Will your child soon be leaving for university? Leaving you with an empty house? You're probably excited for the new adventure they are embarking on - but if you're being honest with yourself, you're likely also dreading the day they leave.
Don't worry - this feeling is normal. What you have is empty nest syndrome, a condition shared by millions of parents around the world. Luckily, there are ways you can mitigate its effects and learn to embrace your child's independence.
What is empty nest syndrome?
Parents create nests for their children - comfortable, safe havens that provide a nurturing environment protected from the rest of the world. But time goes by, and eventually their kids have to learn to fly on their own. They leave home, and the parents feel a sense of loss and sadness. They miss having their children around, but not only that, they also struggle with understanding what their role in life now is.
That's empty nest syndrome in a nutshell, and it's a common feeling for parents everywhere. While you may be excited for your child's life taking shape, and know logically that they have to break away to accomplish their own dreams, it's easy to be overcome with feelings of sadness as you come to grips with your now-empty nest.
Empty nest syndrome has several symptoms, including:
- Intense feelings of missing your child expressed through sadness and grief.
- Anxiety or depression regarding what your purpose in life is now that your child has moved away.
- Fear or worry about your child being on their own.
How to cope with empty nest syndrome and move on to the next phase of your life
Empty nest syndrome is no fun, but once you get over the initial shock of separation, you can learn to manage your emotions and lessen feelings of sadness.

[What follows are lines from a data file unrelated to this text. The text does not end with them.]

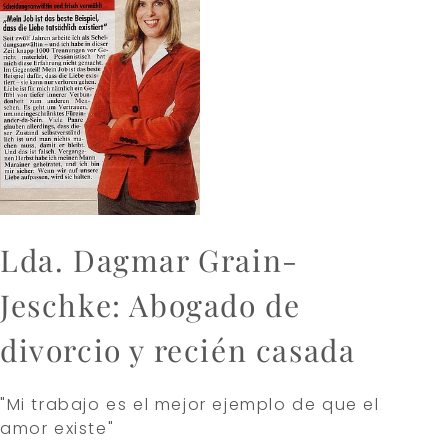
Lda. Dagmar Grain-
Jeschke: Abogado de
divorcio y recién casada
"Mi trabajo es el mejor ejemplo de que el
amor existe"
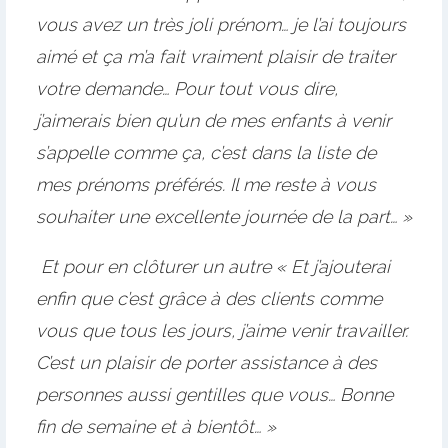
vous avez un très joli prénom… je l’ai toujours
aimé et ça m’a fait vraiment plaisir de traiter
votre demande… Pour tout vous dire,
j’aimerais bien qu’un de mes enfants à venir
s’appelle comme ça, c’est dans la liste de
mes prénoms préférés. Il me reste à vous
souhaiter une excellente journée de la part… »
Et pour en clôturer un autre « Et j’ajouterai
enfin que c’est grâce à des clients comme
vous que tous les jours, j’aime venir travailler.
C’est un plaisir de porter assistance à des
personnes aussi gentilles que vous… Bonne
fin de semaine et à bientôt… »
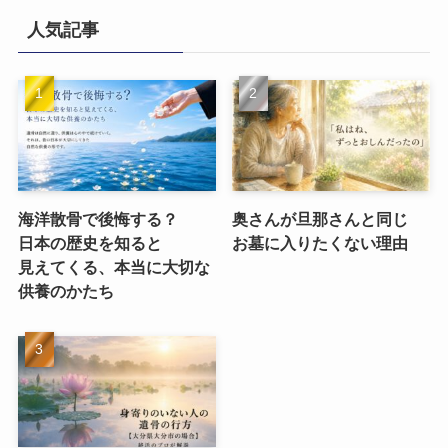
人気記事
海洋散骨で​後悔する？​
奥さんが​旦那さんと​同じ​
日本の​歴史を​知ると​
お墓に​入りたくない​理由
見えてくる、​本当に​大切な​
供養のかたち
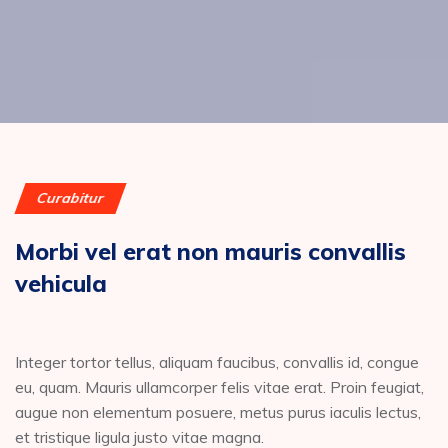
Curabitur
Morbi vel erat non mauris convallis
vehicula
Integer tortor tellus, aliquam faucibus, convallis id, congue
eu, quam. Mauris ullamcorper felis vitae erat. Proin feugiat,
augue non elementum posuere, metus purus iaculis lectus,
et tristique ligula justo vitae magna.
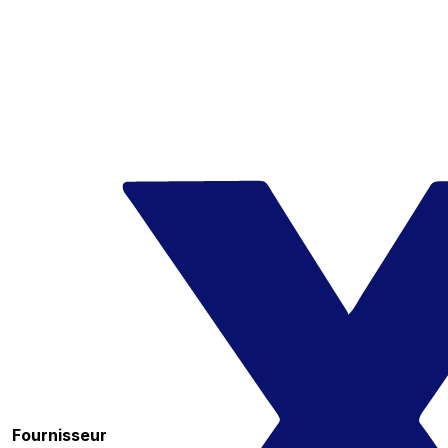
Fournisseur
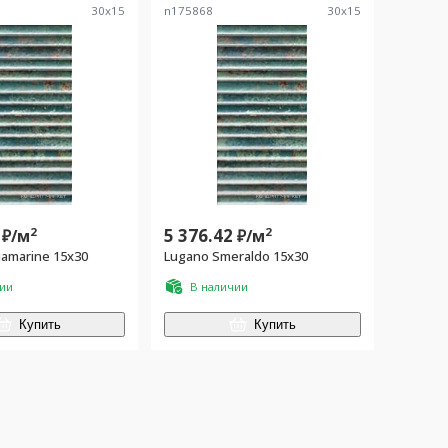
30
x
15
n175868
30
x
15
2
5 376.42
2
₽/
м
₽/
м
amarine 15x30
Lugano Smeraldo 15x30
чии
В наличии
Купить
Купить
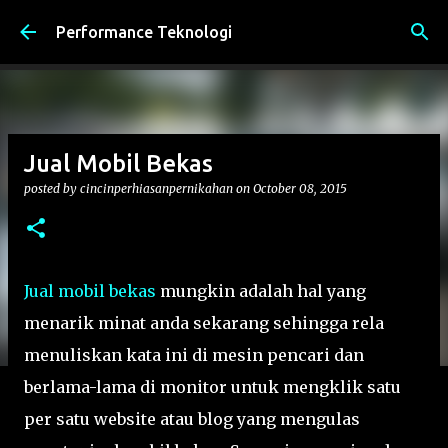
Skip to main content
Performance Teknologi
Jual Mobil Bekas
posted by
cincinperhiasanpernikahan
on
October 08, 2015
Jual mobil bekas
mungkin adalah hal yang
menarik minat anda sekarang sehingga rela
menuliskan kata ini di mesin pencari dan
berlama-lama di monitor untuk mengklik satu
per satu website atau blog yang mengulas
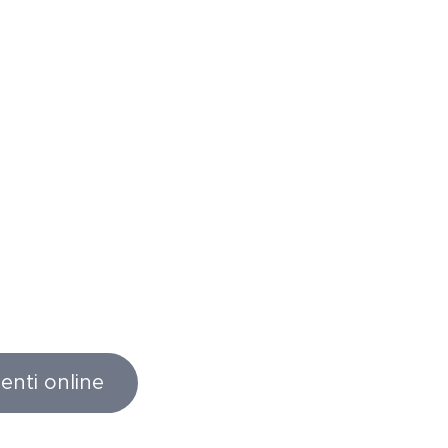
enti online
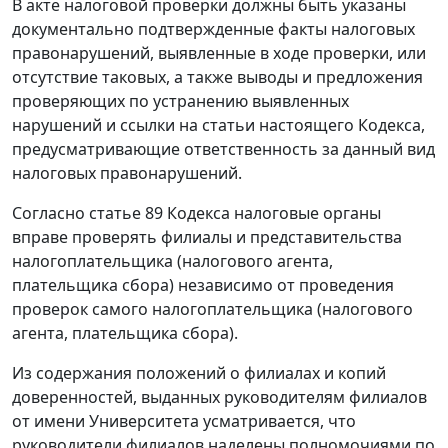
В акте налоговой проверки должны быть указаны
документально подтвержденные факты налоговых
правонарушений, выявленные в ходе проверки, или
отсутствие таковых, а также выводы и предложения
проверяющих по устранению выявленных
нарушений и ссылки на статьи настоящего
Кодекса
,
предусматривающие ответственность за данный вид
налоговых правонарушений.
Согласно
статье 89
Кодекса налоговые органы
вправе проверять филиалы и представительства
налогоплательщика (налогового агента,
плательщика сбора) независимо от проведения
проверок самого налогоплательщика (налогового
агента, плательщика сбора).
Из содержания положений о филиалах и копий
доверенностей, выданных руководителям филиалов
от имени Университета усматривается, что
руководители филиалов наделены полномочиями по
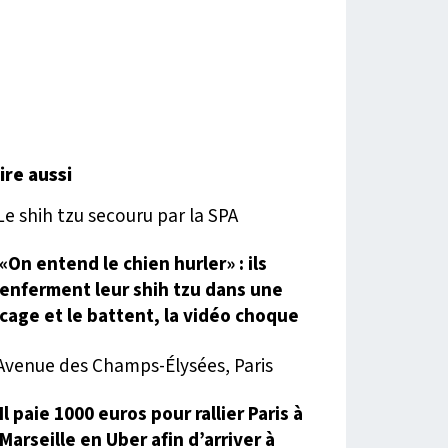
lire aussi
«On entend le chien hurler» : ils
enferment leur shih tzu dans une
cage et le battent, la vidéo choque
Il paie 1000 euros pour rallier Paris à
Marseille en Uber afin d’arriver à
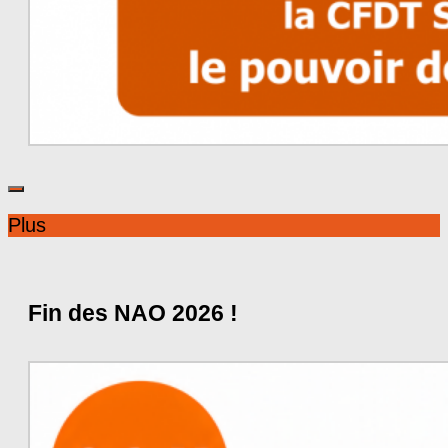
Plus
Fin des NAO 2026 !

Here are several ways you can cope:
Deepen relationships with those around you
Once children leave the home, you have an opportunity to strengthen your relationships with those around you. Your spouse is an important resource in dealing with empty nest syndrome - you can help each other through the process and support each other. You now also have the time to cultivate your relationship and focus on one another. Seek out friends, neighbours, siblings and other close connections who can help provide emotional support and social connection now that your children have moved out.
Strengthen your identity
In addition to the sadness that comes from missing their children, empty nesters often also struggle with coming to terms with who they are and what their purpose is now that they do not have to be so involved with raising their children. They self-identified as parents for so long, that they may have forgotten their previous interests and passions as well as their former sense of self before they had kids.
As Psychology Today noted, empty nesters should not simply accept the loss of their identity - instead, they should cultivate a new identity that also feels rewarding and meaningful. To develop this new sense of self-perception, the magazine suggested making a list of the roles that you have in life that also come with the investment of your time. These roles could be:
- Business Owner/Employee.
Follow your passions
One important part of re-establishing your identity beyond "parent" is following your passions. Think of it this way - you now have the time to devote to reconnecting to interests and pastimes. Set up a hobby room in your home, take a trip with your spouse or sign up for a class - the possibilities are endless!
Make sure your child is taken care of health-wise
Empty nesters can worry about their children's safety and well-being, especially if they're going to university out of province. You can help protect your child from afar - and give yourself better peace of mind - by making sure they're covered under a comprehensive health insurance plan. While you may already have a family plan in place, it is important to know that your provincial health care plan offers limited coverage for emergency medical care outside your province of residence. GMS offers our StudentPlan to help fill those gaps, so you can feel secure knowing that your child has the proper coverage if a medical issue arises.
"You've entered a new phase of the relationship you have with your child."
Embrace the next phase of your relationship with your children
Even though children grow up and move out, they still need a parent to help guide them and support them through all the new challenges of adulthood they'll face. You've also entered a new phase of the relationship you have with your child.
"Your baby might be gone but in her place is an adult with whom you can develop an equally strong but more mature and possibly deeper connection," noted Jennifer Crump in an article for Reader's Digest Canada.
Gillian Leithman, president of retirement planning firm Directions Third Age Consultants, suggested in an interview with Crump that parents find new ways to build their relationships with their grown-up kids, such as video-chatting once a week or going on a weekend trip together.
Becoming an empty nester can be a challenging transition. However, you can take comfort in the fact you are not alone in your feelings, and that there are tangible ways you can ease the pain and feel fulfilled in this new stage of your life.